Russia's second or shadow economy is now so large and pervasive that it is likely to define whatever kind of legal economic arrangements do emerge in the country in the future.
That is the unsettling conclusion of a recently published study prepared by the Russian Academy of Sciences' Institute of Socioeconomic Problems of the Population.
According to the authors of the study, the earlier conviction in both Moscow and the West that “the scale of the shadow economy would diminish and the legal economy would grow as the country moved in the direction of capitalism” has not proved to be true.
Instead, they suggest, “just the opposite has taken place.” In 1990-1991, 10-11 percent of the country's GDP was produced by the shadow economy, but the illegal or semi-legal second economy accounted for 27 percent of GDP in 1993, 46 percent in 1996, and quite possibly more than 50 percent in more recent years.
Because of the size of this sector of the economy and because it is so interwoven with the legal economy, the new study argues that the rules of the game within the shadow economy are far more likely to define behavior within what will emerge as the legal economy rather than be fundamentally transformed by that legalization.
And because this is so, the study suggests, it is critical to understand both where the shadow economy came from, what the current rules of the game are, and how these are likely to play a role as Russia moves to legalize many economic activities that are now part of the second economy.
According to the study, the second economy was relatively small during most of the Soviet period. Its authors cite a Western study that found that the shadow economy produced only 3-4 percent of Soviet GDP in 1973—a percentage far smaller, the study notes, than in many developed market economies.
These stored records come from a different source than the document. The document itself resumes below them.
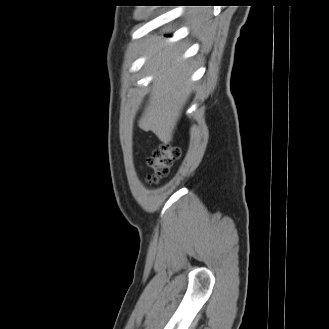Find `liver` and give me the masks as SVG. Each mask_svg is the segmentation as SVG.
I'll use <instances>...</instances> for the list:
<instances>
[{
  "instance_id": "obj_1",
  "label": "liver",
  "mask_w": 329,
  "mask_h": 329,
  "mask_svg": "<svg viewBox=\"0 0 329 329\" xmlns=\"http://www.w3.org/2000/svg\"><path fill=\"white\" fill-rule=\"evenodd\" d=\"M181 50L171 45L157 48L148 64L154 71L161 70L154 80L150 103L138 121L144 131H152L160 141L169 143L189 95L186 81L189 66L186 61L174 63Z\"/></svg>"
}]
</instances>
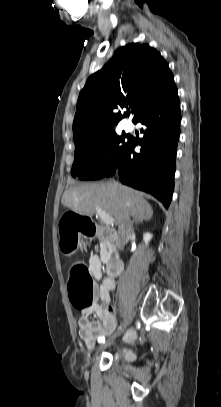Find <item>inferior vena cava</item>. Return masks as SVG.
<instances>
[{"label": "inferior vena cava", "instance_id": "602c4592", "mask_svg": "<svg viewBox=\"0 0 221 407\" xmlns=\"http://www.w3.org/2000/svg\"><path fill=\"white\" fill-rule=\"evenodd\" d=\"M133 233H134L133 221L130 219L129 214L125 212L118 226L120 242L122 244H125Z\"/></svg>", "mask_w": 221, "mask_h": 407}]
</instances>
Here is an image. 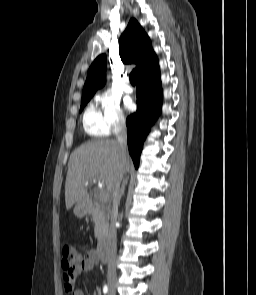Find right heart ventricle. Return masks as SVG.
I'll use <instances>...</instances> for the list:
<instances>
[{
	"instance_id": "e07e8e85",
	"label": "right heart ventricle",
	"mask_w": 256,
	"mask_h": 295,
	"mask_svg": "<svg viewBox=\"0 0 256 295\" xmlns=\"http://www.w3.org/2000/svg\"><path fill=\"white\" fill-rule=\"evenodd\" d=\"M83 128L90 136L100 137L107 134L102 123L100 112L93 104L88 105L84 112Z\"/></svg>"
}]
</instances>
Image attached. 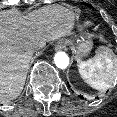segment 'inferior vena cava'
Here are the masks:
<instances>
[{
    "instance_id": "1",
    "label": "inferior vena cava",
    "mask_w": 117,
    "mask_h": 117,
    "mask_svg": "<svg viewBox=\"0 0 117 117\" xmlns=\"http://www.w3.org/2000/svg\"><path fill=\"white\" fill-rule=\"evenodd\" d=\"M29 53L31 55H37L39 53V48L37 46H31L29 48Z\"/></svg>"
}]
</instances>
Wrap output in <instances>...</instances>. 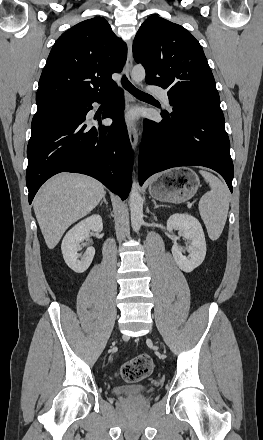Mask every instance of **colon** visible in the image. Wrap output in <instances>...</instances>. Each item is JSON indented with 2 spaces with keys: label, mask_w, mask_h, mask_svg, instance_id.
<instances>
[{
  "label": "colon",
  "mask_w": 263,
  "mask_h": 440,
  "mask_svg": "<svg viewBox=\"0 0 263 440\" xmlns=\"http://www.w3.org/2000/svg\"><path fill=\"white\" fill-rule=\"evenodd\" d=\"M152 370L151 357L147 354H141L125 362L119 369L118 376L125 382L136 383L149 376Z\"/></svg>",
  "instance_id": "obj_1"
}]
</instances>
Until nearly the end of the Soviet period, the shadow economy performed two fundamental functions: it compensated for shortcomings in the functioning of the official legal economy, and it provided a field of activity for entrepreneurs who could not easily fit into Soviet institutions.
With the collapse of communism, these two functions fused, particularly under conditions of what many have described as “incomplete” marketization, a system in which the role of the state or at least of its agents remained large and hence the social space for illegal activities actually grew.
The Moscow study suggests that the shadow economic system now has six defining features: close ties between bureaucrats and entrepreneurs, continuing interference by the state in the economy, preservation of many old monopolies and the growth of new ones, high and repressive taxes that are easy to avoid, the impoverishment of much of the population, and the absence of a legal framework for the economic transformations that have occurred.
The study continues by observing that even though “approximately two-thirds of all enterprises are almost unaffected by the shadow economy in their activities, those firms that are involved are heavily so.” Moreover, the behavior of these firms casts a long shadow on all the others, in many cases because the shadow economy produces higher incomes for those who are involved it.
And the report draws three conclusions: First, until legal economic activity produces more wealth than the semi- legal or illegal activities of the shadow economy, many people will continue to turn to the shadow economy to seek their livelihood.
Second, the percentage of the country's GDP produced by the shadow economy will begin to fall only when the country enters a long period of stable economy growth, during which enterprises will be able to renew their technologies and thus generate real wealth on their own.
And third, even when this change takes place in Russia—and the authors are optimistic that it will—many of the values and patterns of the shadow economy will help to define the values and patterns of the future legalized market economy there for many years to come.